* What to produce: Present the lines of the entries below as a numbered list, starting at the line that contains "right wrist: (1239, 731, -9)" and ending at the line that contains "right knee: (889, 1186, -1)". Leave out any blank lines.

Keypoint data for bodies or hands
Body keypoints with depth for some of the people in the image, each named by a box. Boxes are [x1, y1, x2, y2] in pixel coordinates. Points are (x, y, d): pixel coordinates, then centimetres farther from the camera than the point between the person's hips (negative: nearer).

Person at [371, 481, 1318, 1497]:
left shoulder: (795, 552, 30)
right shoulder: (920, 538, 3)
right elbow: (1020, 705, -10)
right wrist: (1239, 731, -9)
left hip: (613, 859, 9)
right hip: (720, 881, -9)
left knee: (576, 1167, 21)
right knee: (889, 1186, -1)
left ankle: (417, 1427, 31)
---
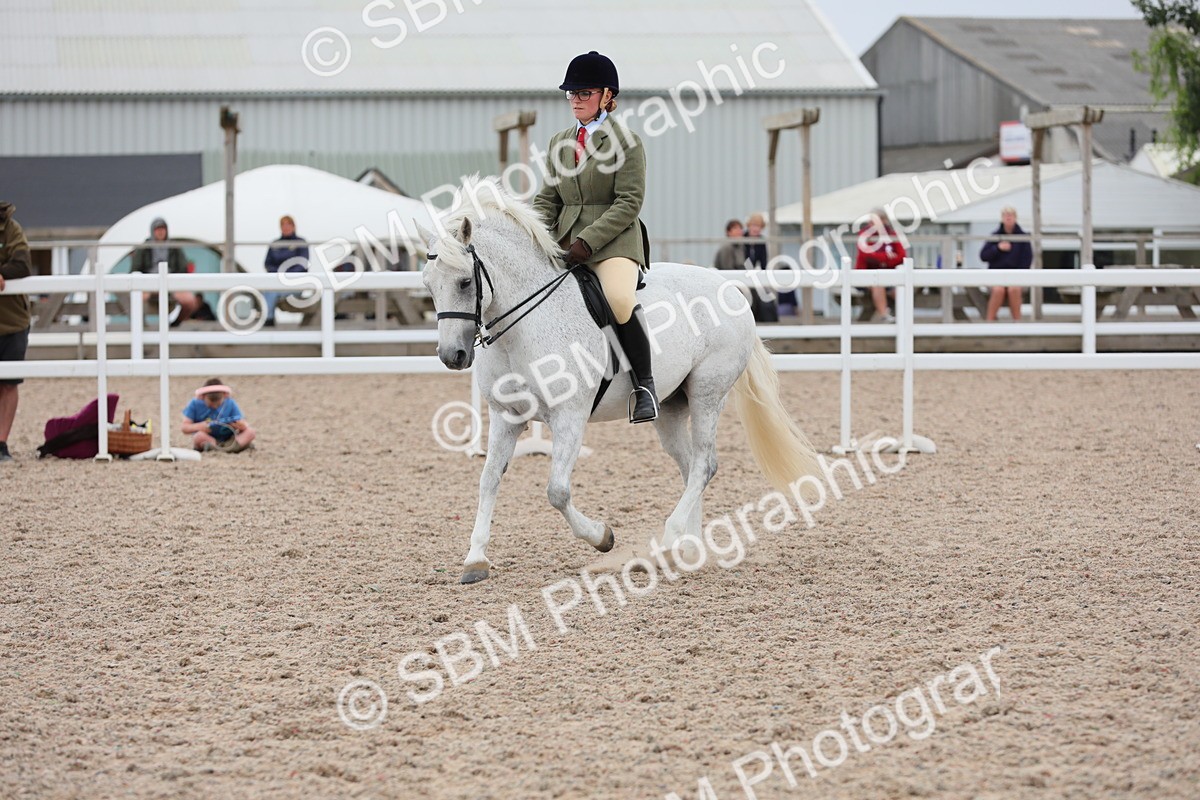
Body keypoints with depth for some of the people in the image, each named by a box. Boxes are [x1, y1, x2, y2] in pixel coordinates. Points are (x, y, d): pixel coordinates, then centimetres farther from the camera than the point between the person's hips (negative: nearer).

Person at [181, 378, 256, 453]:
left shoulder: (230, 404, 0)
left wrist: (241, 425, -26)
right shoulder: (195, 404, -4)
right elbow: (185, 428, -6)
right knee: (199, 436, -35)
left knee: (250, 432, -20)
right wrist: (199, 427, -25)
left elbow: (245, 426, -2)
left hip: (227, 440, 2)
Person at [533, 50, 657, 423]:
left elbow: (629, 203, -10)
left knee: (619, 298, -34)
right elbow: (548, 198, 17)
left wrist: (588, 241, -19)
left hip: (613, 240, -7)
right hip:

* Solution to the exercise:
1. right wrist: (1239, 731, -9)
2. left hip: (613, 859, 9)
3. right hip: (720, 881, -9)
4. left knee: (576, 1167, 21)
5. right knee: (889, 1186, -1)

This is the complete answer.